I would like to explore new patterns for simplifying the addition of new API calls. Yahoo has defined structures (resources, collections, sub-resources) that can be enforced in code.

The first thing I would like to try is the use of dynamic typing paired with a clean service request builder syntax (e.g. Resource.WithKey("nfl")).

seanconnollydev commented 11 years ago

In the spirit of getting better at thinking through requirements, here are some thoughts to help me steer towards the optimal solution.

seanconnollydev commented 11 years ago

Some terminology that might be useful:

Some examples:

_service.Get<Game>("nfl").AndIts<Leagues>("key1", "key2");
_service.Get<Game>("nfl").Includes<Leagues>("key1", "key2");
_service.Get<Game>("nfl").With<Leagues>("key1", "key2");

LeagueRequest leagueRequest = _service.Get<League>("league_key");
TeamRequest teamRequest = leagueRequest.Include<Teams>("key1", "key2")
teamRequest.Include<TeamStats>();
teamRequest.Include<TeamDraftResults>();

Given the above block, I like "Include" better. It works OK with the single line case:

_service.Get<Game>("nfl").Include<Leagues>();
seanconnollydev commented 11 years ago

Another option is to use terminology like AsSubResorceOf. For example:

_service.Get().AsSubResourceOf("nfl");

However, I think this will not as easily support the case with multiple sub-resources.

seanconnollydev commented 11 years ago

I think the above pattern will work for creating clean requests, but it doesn't really solve type safety.

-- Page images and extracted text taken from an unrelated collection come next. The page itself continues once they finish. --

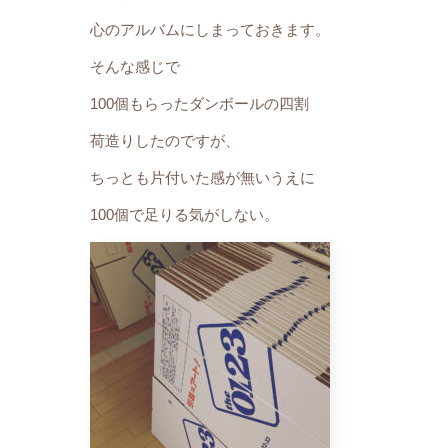
心のアルバムにしまっておきます。
そんな感じで
100個もらったダンボールの四割
荷造りしたのですが、
ちっとも片付いた感が無いうえに
100個で足りる気がしない。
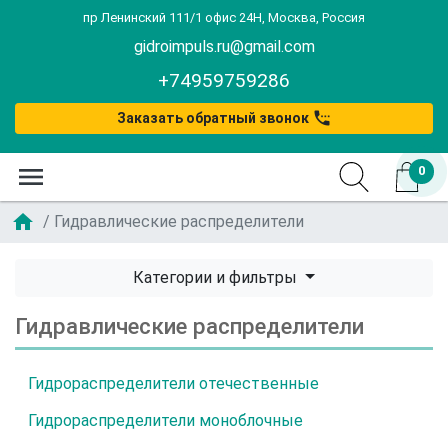
пр Ленинский 111/1 офис 24Н, Москва, Россия
gidroimpuls.ru@gmail.com
+74959759286
settings_phone
Заказать обратный звонок
menu
0
home
Гидравлические распределители
Категории и фильтры
Гидравлические распределители
Гидрораспределители отечественные
Гидрораспределители моноблочные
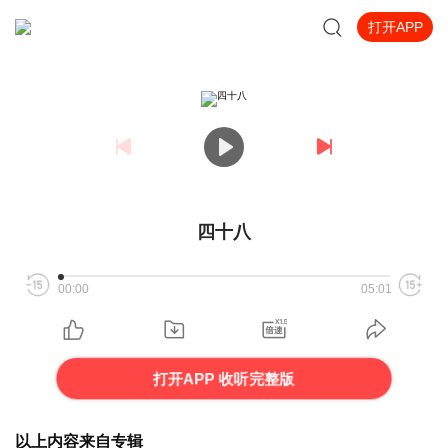
打开APP
四十八
00:00
05:01
打开APP 收听完整版
以上内容来自专辑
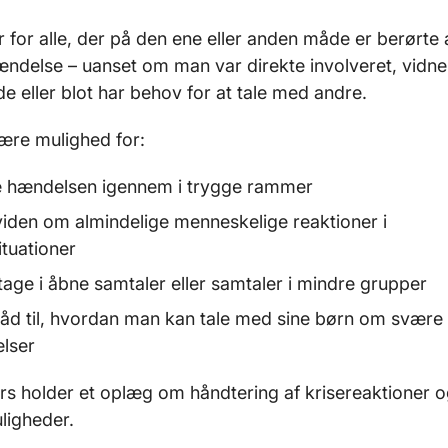
 for alle, der på den ene eller anden måde er berørte 
ændelse – uanset om man var direkte involveret, vidne
e eller blot har behov for at tale med andre.
være mulighed for:
le hændelsen igennem i trygge rammer
viden om almindelige menneskelige reaktioner i
ituationer
tage i åbne samtaler eller samtaler i mindre grupper
 råd til, hvordan man kan tale med sine børn om svære
elser
s holder et oplæg om håndtering af krisereaktioner 
ligheder.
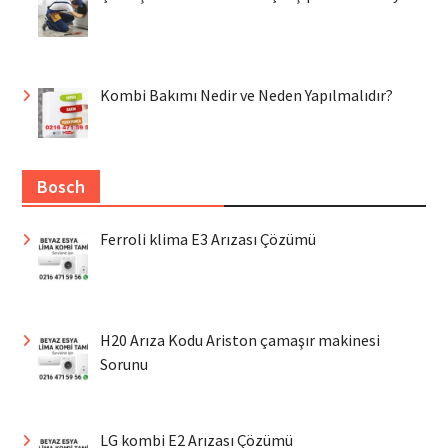
Kombi Bakımı Nedir ve Neden Yapılmalıdır?
Bosch
Ferroli klima E3 Arızası Çözümü
H20 Arıza Kodu Ariston çamaşır makinesi
Sorunu
LG kombi E2 Arızası Çözümü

One thing I can consider is type safety with simple, single resource calls and dynamic objects with anything that requires a sub-resource.

I can also consider a pattern where the parent resource's type is passed as an argument to a sub-resource.

seanconnollydev commented 11 years ago

Linq kind of solves this problem I think so it might be worth taking a peek at.

seanconnollydev commented 11 years ago

DynamicObject and ExpandoObject both only have run-time checking. I think the problem I am trying solve is somewhat different. Given a method call or series of method calls, the type of result should be predictable so I think there is still an opportunity for compile-time checking. I could create a new type for each combination of call, but I am trying to avoid a proliferation of types and adding unnecessary work.